On April 18, 1866, she joined the “Oeuvre Saint-François de Sales”, with one of her former classmates of the Visitation, Lucie Canuet.

On October 30, 1868, the young foundress was clothed with the religious habit and received the name of Sister Françoise de Sales. This name was a sign indicating what would be her life’s work, as she herself expressed it in the form of a prayer in her personal notes: “St. Francis de Sales, you have chosen me to be at the head of this little group; give me your spirit, your heart… Grant me a share of your union with God and of that interior spirit which knows how to do everything in union with Him and nothing without Him” (August, 1871). The “little group” which she guided placed itself under the protection of the saintly Bishop of Geneva and completely adopted his method of spirituality and of pedagogy; hence, the name that it chose for itself: the “Oblate Sisters of St.
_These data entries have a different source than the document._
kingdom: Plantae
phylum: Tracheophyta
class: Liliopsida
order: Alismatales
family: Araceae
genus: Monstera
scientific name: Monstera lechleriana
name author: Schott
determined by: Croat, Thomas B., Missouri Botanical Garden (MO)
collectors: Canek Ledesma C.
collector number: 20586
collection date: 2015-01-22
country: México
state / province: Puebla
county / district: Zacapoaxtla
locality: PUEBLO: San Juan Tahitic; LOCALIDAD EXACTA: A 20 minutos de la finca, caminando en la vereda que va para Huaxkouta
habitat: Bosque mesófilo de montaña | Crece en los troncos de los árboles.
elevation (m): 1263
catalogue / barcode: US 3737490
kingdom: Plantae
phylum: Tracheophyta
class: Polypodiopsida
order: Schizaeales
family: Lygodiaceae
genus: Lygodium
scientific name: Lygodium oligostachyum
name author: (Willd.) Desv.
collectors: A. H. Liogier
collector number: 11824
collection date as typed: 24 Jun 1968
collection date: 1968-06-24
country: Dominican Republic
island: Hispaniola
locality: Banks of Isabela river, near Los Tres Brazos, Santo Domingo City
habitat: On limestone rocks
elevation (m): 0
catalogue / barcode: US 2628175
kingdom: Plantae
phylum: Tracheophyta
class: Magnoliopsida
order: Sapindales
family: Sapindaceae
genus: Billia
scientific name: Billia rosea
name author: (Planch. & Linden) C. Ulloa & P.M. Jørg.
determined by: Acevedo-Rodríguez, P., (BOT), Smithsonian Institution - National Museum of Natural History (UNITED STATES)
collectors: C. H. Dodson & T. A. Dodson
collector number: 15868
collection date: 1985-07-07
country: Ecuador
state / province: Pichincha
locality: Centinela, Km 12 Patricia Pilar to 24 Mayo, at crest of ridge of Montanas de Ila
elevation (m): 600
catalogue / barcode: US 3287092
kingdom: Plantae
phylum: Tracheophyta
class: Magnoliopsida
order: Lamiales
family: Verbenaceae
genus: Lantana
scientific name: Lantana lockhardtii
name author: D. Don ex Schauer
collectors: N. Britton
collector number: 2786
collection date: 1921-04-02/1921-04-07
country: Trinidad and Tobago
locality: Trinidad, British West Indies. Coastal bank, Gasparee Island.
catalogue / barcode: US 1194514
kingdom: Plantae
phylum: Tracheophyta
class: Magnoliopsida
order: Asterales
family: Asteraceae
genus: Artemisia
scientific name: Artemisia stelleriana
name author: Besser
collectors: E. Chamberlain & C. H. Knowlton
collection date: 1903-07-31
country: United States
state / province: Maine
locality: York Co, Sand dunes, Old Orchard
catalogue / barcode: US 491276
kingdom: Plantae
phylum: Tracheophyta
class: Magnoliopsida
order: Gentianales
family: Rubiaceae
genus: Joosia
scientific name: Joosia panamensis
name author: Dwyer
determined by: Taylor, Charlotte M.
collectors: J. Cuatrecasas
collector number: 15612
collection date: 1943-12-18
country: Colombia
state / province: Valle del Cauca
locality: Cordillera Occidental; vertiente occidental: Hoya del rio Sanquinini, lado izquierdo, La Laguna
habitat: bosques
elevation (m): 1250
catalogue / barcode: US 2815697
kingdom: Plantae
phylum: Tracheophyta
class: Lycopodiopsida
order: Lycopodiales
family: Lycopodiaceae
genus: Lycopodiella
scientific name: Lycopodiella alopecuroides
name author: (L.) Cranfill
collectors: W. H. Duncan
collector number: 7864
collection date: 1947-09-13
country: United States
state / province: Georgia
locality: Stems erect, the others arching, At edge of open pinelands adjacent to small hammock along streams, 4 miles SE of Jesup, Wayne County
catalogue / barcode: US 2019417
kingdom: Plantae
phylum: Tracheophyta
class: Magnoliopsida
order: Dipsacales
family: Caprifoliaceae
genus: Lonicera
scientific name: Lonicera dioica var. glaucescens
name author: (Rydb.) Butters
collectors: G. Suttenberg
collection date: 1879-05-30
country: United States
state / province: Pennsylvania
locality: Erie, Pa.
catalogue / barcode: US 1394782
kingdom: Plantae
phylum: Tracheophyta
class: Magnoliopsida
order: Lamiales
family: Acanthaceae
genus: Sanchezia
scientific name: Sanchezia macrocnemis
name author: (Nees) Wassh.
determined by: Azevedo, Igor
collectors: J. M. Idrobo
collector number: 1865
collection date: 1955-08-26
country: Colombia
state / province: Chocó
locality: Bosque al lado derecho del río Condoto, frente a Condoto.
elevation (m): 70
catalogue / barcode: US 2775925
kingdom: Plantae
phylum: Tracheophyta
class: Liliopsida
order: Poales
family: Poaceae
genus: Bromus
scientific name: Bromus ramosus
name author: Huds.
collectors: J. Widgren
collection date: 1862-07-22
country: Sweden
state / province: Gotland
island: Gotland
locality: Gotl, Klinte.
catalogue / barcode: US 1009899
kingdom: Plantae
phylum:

Francis de Sales”, which means offered to God and to the neighbor by means of their whole life.

On October 11, 1871, Sister Françoise de Sales professed her vows, and the following year, she was elected Superior General of the new Congregation which was thus canonically established and able to expand rapidly. Under her guidance, the community grew in numbers, and the social apostolate developed. At the same time, grade schools were opened in parishes, and in Paris the first boarding school for young ladies was also opened, an establishment which Mother Aviat directed for eight years. The apostolate of the Oblate Sisters thus extended to the different classes of society and to all forms of education, and, from the very first years of its foundation, to the missions ad gentes as well.

In 1893, after a period of effacement which brought to light her humility, Mother Françoise de Sales was again elected Superior General, an office she held until her death. During this time, she endeavored to develop the apostolate of the Congregation in Europe, South Africa, and Ecuador, while lavishing her untiring solicitude on every community and on each of her Sisters. In 1903, she had to cope with the persecution directed against religious orders in France. While maintaining the houses of her Congregation that could be maintained in France, she transferred the Mother House to Perugia, Italy. In 1911, she secured the final approbation of the Constitutions of the Institute from Pope St. Pius X.

On January 10, 1914, she died in Perugia with serenity, totally entrusting herself to God. To the very end, she remained faithful to the resolution made at the time of her Profession: “To forget myself entirely”. To her daughters in every age, she left this very Salesian precept: “Let us work for the happiness of others”.

She was beatified on September 27, 1992 and canonized on November 25, 2001 at Rome by John Paul II.